[REQUEST]
Gather each line in the records below that contains the string "tamaño", and copy those lines in full. Case counts, so a different capitalization is not a match.
· · · ·
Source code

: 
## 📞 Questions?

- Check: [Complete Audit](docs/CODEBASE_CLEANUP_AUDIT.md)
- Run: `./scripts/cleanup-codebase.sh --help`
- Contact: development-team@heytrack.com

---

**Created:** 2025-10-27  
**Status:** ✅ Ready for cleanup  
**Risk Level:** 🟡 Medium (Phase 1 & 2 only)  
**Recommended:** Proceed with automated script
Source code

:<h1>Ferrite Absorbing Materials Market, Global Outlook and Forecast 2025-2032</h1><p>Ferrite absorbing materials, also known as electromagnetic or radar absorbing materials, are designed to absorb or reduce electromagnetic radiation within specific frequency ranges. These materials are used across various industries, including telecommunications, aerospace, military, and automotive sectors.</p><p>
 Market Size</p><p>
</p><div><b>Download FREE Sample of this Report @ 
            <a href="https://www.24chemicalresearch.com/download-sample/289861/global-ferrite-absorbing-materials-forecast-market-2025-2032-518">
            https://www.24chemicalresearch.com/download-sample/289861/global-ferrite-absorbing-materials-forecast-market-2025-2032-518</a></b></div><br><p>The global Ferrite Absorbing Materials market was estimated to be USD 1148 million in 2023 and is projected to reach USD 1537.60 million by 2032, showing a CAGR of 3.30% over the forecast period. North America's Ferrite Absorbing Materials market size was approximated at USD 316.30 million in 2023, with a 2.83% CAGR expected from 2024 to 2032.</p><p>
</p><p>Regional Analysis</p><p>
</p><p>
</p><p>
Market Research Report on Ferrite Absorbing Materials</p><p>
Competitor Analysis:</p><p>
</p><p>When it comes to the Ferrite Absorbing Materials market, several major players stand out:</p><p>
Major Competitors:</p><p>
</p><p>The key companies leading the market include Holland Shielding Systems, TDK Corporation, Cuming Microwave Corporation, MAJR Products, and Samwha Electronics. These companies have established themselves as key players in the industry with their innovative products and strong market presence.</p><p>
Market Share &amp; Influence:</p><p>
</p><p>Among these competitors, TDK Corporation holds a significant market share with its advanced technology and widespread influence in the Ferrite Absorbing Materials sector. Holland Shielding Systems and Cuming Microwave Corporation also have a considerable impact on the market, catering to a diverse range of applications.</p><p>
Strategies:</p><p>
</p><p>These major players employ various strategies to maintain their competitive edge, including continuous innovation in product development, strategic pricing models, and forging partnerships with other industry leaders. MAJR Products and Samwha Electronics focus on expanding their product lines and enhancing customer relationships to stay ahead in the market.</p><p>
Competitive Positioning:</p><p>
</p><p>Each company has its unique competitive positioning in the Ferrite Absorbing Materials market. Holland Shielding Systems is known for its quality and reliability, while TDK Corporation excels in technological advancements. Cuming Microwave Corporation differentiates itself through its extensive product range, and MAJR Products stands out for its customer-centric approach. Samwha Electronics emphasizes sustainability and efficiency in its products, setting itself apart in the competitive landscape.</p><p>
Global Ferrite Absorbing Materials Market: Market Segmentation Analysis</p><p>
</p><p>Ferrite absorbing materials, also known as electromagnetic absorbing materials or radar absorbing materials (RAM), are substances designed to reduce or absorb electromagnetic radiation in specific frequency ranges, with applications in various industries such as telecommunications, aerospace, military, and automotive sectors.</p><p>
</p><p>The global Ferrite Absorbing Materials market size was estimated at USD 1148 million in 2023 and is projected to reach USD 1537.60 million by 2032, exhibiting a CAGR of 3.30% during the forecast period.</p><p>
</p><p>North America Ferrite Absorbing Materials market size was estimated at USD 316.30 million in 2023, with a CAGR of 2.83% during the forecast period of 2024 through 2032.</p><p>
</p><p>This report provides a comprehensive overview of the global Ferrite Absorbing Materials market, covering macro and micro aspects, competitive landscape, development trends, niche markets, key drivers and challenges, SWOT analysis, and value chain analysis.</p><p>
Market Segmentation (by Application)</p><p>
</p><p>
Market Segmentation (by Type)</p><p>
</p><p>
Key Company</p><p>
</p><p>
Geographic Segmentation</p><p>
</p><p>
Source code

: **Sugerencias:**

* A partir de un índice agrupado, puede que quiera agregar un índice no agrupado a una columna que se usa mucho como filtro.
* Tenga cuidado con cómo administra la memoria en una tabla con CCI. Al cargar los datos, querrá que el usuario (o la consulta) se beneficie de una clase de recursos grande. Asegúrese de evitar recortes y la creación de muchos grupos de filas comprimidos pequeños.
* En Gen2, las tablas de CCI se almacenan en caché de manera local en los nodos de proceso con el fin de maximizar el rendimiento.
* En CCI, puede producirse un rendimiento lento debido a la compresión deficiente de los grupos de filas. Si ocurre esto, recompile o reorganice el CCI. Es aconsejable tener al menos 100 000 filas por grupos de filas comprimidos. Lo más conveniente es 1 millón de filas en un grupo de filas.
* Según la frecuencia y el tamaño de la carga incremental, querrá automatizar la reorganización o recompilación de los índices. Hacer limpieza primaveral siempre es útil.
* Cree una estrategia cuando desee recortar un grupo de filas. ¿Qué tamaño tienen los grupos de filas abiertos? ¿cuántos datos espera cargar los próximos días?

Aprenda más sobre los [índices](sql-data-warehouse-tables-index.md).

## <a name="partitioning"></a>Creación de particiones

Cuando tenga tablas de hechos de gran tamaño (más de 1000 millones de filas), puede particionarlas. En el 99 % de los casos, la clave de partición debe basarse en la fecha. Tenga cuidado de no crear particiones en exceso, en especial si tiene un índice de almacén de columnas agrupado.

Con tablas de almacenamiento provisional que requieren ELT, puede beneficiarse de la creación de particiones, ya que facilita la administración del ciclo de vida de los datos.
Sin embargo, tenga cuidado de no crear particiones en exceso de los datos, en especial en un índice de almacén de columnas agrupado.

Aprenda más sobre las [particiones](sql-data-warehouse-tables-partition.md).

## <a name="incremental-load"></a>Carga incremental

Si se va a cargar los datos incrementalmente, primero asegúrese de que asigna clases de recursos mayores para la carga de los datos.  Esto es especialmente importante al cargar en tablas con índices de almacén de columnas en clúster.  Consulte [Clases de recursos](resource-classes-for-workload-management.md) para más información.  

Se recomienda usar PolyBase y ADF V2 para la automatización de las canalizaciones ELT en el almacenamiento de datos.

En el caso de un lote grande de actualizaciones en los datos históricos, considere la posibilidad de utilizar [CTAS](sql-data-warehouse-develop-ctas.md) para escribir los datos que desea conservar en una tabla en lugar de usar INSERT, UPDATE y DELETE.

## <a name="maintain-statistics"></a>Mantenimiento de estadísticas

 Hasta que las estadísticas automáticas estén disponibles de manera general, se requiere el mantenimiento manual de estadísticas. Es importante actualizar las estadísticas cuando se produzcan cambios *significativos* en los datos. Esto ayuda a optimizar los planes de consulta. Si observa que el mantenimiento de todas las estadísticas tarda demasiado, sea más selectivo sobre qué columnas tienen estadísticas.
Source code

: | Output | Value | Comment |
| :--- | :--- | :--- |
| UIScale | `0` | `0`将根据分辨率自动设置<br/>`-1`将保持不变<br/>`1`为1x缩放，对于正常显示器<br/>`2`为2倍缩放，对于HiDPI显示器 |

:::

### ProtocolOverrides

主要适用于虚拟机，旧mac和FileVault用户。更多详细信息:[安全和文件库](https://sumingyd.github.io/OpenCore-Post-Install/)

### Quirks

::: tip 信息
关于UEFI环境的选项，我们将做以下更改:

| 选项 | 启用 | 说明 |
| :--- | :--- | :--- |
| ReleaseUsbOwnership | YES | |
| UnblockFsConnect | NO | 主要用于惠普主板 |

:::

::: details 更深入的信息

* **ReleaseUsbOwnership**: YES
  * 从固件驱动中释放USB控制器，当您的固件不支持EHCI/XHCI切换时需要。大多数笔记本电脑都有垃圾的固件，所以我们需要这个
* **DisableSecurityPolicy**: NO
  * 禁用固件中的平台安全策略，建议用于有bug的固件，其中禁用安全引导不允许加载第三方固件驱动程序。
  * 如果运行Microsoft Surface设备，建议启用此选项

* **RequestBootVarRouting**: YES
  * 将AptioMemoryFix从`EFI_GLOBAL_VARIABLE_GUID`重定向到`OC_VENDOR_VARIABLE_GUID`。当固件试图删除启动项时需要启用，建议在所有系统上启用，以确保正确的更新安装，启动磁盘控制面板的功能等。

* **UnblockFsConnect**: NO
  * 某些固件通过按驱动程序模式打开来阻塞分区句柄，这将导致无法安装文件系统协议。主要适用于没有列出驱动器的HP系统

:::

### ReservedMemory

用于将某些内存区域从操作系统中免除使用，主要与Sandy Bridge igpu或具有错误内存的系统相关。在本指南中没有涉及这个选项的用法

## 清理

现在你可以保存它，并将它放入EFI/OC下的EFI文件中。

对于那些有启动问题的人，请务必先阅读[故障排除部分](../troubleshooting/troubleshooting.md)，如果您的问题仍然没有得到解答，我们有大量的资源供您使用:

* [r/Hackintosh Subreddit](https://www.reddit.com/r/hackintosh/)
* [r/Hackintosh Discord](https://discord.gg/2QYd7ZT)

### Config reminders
· · · ·
[SOLUTION FOR THIS PROBLEM]
* Según la frecuencia y el tamaño de la carga incremental, querrá automatizar la reorganización o recompilación de los índices. Hacer limpieza primaveral siempre es útil.
* Cree una estrategia cuando desee recortar un grupo de filas. ¿Qué tamaño tienen los grupos de filas abiertos? ¿cuántos datos espera cargar los próximos días?
Cuando tenga tablas de hechos de gran tamaño (más de 1000 millones de filas), puede particionarlas. En el 99 % de los casos, la clave de partición debe basarse en la fecha. Tenga cuidado de no crear particiones en exceso, en especial si tiene un índice de almacén de columnas agrupado.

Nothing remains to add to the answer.